Eleven studies were included in the review: two CRCTs, two prospective two-group natural experiments and seven studies that retrospectively compared two groups or one group with a historical comparison. The CRCTs used appropriate allocation procedures and stated data collection methods but had high losses to follow-up (54 to 64% for the analyses of duration of untreated psychosis). Six studies obtained data from an adequate number of eligible patients. The nine non-randomised studies could not measure or adjust for differences between the intervention and comparison areas.
Multi-focus initiatives (two studies) found significant reductions in duration of untreated psychosis with the intervention compared with controls. Two other multi-focus intervention studies found no differences.
The two CRCTs found no differences in general practice referrals to specialist mental health services. There were no differences in referral source compared with the control group. One CRCT found that general practice patients who had received the intervention were less likely to present at accident and emergency departments.
There was some evidence of an impact on GP referral behaviour with the education initiatives. One trial found a shorter time from initial contact with a patient to referral to mental health services for GPs who received educational interventions. Two studies (one CRCT and one retrospective two-group comparison study) found that GPs who had received the intervention were more likely to refer patients to mental health services than GPs in no-intervention groups.

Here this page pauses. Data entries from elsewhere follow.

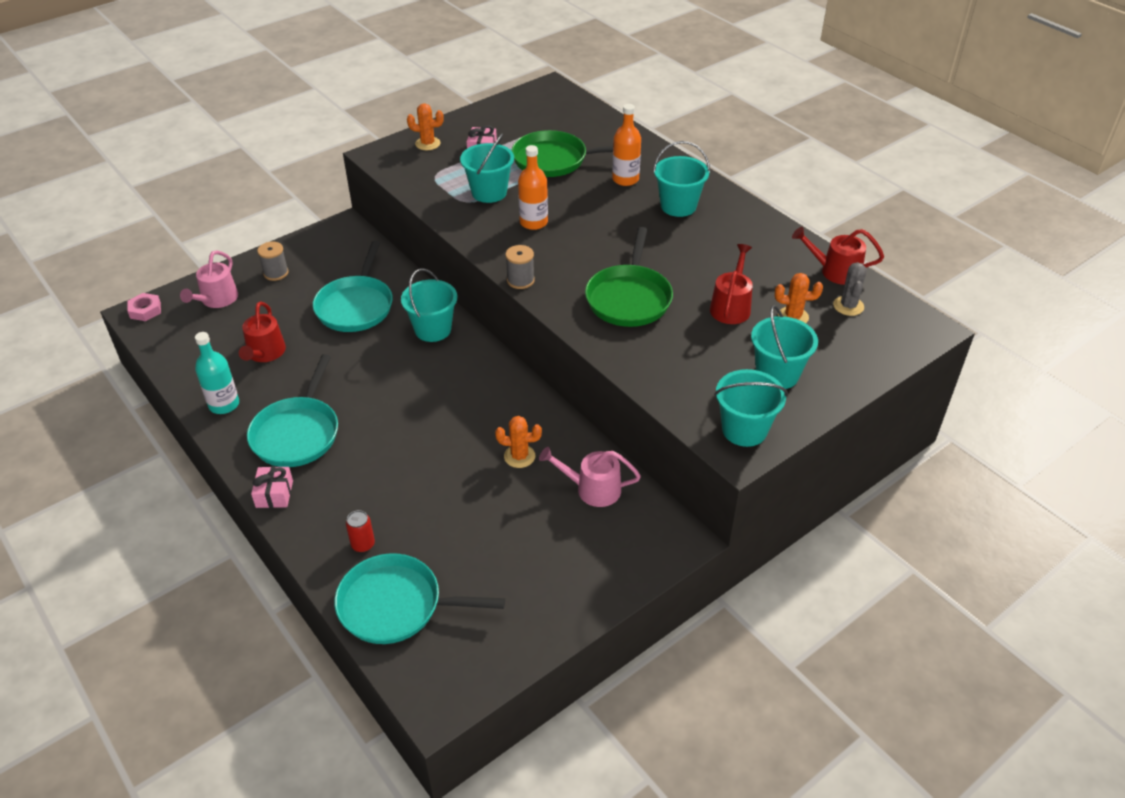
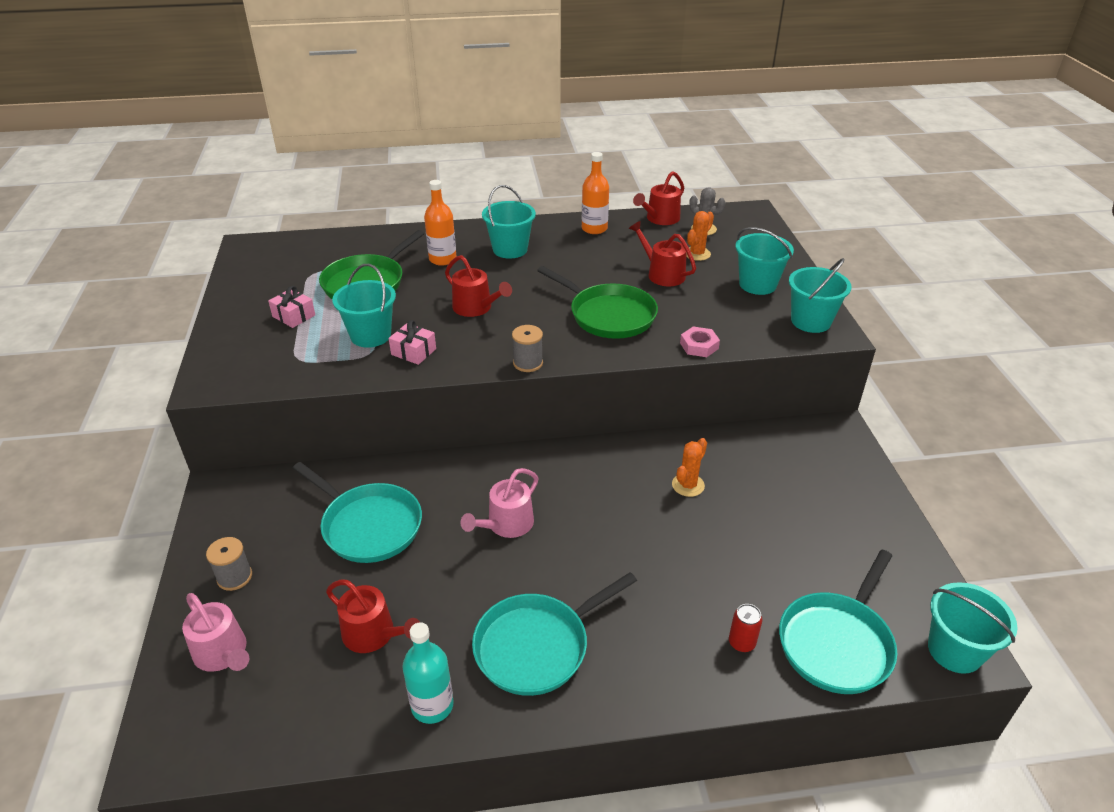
camera: 60 degrees left, 5 degrees down
(145, 310) = (159, 745): pink nut -> pink nut (699, 346)
(274, 494) = (621, 699): pink gift -> pink gift (413, 352)
(297, 433) = (537, 646): turquoise pan -> turquoise pan turned 105 degrees clockwise
(427, 144) = (235, 345): orange cactus -> none
(433, 329) = (463, 480): turquoise bucket -> turquoise bucket (954, 650)
(533, 222) = (448, 326): orange bottle -> orange bottle (594, 229)
(572, 224) = (476, 308): none -> red watering can
(593, 489) = (756, 456): pink watering can -> pink watering can (506, 524)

Two large-scale multi-focus interventions reported similar rates of treated cases of first episode psychosis for the intervention and comparison. One multi-focus intervention found that patients were more likely to self-refer and were less likely to be referred by police than patients in the historical comparison period.
Severity of symptoms at referral was examined in five studies and two found that patients exposed to multi-focus interventions presented with less severe symptoms than comparison groups.